🤖 AI Summary
This work investigates the design of tactile and proximity sensors—including their modality, coverage, and sensing range—to enable efficient whole-body collision avoidance for humanoid robots. Leveraging a reinforcement learning framework, the study systematically evaluates the impact of various sensor configurations on learning efficiency and obstacle avoidance performance using a dodgeball task as a benchmark on the H1-2 humanoid platform. The findings reveal that, given sufficient sensing distance, raw proximity signals can effectively replace explicit object localization, and that sparse, non-directional proximity sensing yields higher sample efficiency than dense, directional alternatives. Through sensor ablation studies and multimodal perception fusion, the work quantifies the influence of key sensor attributes on policy learning and demonstrates an effective whole-body collision avoidance control strategy.
📝 Abstract
Collision-free motion is often aided by tactile and proximity sensors distributed on the body of the robot due to their resistance to occlusion as opposed to external cameras. However, how to shape the sensor's properties, such as sensing coverage; type; and range, to enable avoidant behavior remains unclear.
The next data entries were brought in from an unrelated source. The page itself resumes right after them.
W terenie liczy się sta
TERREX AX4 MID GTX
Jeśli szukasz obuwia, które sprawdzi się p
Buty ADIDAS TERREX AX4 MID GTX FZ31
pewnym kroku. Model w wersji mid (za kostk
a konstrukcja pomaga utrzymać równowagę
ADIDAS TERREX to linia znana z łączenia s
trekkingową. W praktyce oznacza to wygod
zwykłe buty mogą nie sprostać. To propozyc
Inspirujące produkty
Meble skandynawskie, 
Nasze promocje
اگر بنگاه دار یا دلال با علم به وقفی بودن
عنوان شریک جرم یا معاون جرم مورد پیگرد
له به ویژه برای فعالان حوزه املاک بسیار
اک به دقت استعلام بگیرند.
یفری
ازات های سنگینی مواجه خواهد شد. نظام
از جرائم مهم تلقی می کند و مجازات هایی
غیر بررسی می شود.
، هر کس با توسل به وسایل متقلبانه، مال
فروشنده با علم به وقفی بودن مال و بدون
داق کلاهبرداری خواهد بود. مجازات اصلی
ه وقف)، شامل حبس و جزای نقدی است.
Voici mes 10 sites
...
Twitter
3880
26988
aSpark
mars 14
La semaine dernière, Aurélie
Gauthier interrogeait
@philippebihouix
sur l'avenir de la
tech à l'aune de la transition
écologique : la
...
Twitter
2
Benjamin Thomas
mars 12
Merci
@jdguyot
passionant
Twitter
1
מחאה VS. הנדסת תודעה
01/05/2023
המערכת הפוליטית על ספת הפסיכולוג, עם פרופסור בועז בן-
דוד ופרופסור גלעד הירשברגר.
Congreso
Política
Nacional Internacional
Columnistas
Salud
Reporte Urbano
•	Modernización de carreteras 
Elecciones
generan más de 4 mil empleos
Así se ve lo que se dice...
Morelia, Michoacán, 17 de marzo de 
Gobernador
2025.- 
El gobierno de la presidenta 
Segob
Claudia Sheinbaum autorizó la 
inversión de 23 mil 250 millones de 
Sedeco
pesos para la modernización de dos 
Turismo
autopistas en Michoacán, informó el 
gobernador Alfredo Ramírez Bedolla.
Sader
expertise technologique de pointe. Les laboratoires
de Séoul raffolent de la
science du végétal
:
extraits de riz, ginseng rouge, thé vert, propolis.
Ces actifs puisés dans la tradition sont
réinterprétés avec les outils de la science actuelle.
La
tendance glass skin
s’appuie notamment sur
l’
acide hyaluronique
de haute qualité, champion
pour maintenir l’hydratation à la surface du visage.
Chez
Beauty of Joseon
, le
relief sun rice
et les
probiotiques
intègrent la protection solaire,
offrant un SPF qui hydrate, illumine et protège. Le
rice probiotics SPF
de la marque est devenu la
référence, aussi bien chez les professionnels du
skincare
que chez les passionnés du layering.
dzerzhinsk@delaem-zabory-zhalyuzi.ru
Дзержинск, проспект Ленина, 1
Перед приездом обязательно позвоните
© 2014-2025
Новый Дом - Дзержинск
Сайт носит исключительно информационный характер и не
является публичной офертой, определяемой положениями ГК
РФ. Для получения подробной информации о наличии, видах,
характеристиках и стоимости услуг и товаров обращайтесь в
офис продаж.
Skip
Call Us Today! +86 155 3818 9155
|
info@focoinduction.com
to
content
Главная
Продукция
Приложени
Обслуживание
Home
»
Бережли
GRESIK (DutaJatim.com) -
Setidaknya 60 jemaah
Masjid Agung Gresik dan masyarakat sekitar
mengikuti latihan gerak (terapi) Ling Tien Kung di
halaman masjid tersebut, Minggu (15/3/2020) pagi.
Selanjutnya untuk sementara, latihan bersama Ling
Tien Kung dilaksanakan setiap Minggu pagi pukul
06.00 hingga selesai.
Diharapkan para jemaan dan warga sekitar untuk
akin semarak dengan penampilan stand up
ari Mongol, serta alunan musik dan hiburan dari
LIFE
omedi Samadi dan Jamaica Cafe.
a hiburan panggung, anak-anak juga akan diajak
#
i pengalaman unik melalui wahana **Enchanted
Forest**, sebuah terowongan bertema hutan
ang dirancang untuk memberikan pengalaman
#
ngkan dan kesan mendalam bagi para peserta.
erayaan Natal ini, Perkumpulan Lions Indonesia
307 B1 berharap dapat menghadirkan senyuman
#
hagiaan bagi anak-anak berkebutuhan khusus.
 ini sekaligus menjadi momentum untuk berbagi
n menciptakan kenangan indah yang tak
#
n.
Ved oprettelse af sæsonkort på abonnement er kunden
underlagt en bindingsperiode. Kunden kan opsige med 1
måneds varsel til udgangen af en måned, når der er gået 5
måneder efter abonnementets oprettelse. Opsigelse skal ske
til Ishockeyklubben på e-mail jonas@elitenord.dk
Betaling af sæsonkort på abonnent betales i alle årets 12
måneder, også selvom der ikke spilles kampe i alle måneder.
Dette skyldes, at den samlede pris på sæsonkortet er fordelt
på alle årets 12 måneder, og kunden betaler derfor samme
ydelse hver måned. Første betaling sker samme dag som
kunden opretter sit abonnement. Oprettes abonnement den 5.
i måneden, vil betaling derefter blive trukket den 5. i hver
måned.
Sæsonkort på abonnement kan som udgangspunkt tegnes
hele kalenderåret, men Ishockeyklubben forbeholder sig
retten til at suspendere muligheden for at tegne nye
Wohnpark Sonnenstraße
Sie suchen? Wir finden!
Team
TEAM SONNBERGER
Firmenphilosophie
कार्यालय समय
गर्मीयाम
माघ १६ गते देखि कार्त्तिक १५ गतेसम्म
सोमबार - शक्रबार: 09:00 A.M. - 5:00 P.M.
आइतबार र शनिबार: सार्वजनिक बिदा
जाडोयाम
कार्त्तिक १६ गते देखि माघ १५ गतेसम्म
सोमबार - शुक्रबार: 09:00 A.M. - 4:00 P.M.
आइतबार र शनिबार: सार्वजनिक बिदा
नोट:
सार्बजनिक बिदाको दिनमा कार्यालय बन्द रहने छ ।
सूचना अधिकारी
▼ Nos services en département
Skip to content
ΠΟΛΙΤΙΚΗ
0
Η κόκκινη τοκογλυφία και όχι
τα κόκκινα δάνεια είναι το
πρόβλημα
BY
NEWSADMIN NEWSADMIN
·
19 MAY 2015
In this work, we present a reinforcement learning framework for whole-body collision avoidance on a humanoid H1-2 robot and use it to characterize how sensor properties shape learned avoidance behavior. Using dodgeball as a benchmark task, we ablate the properties of sensors distributed across the upper body of the robot and find that raw proximity measurements can substitute for explicit object localization provided the sensing range is sufficient and that sparse non-directional proximity signals outpace dense directional alternatives in sample efficiency.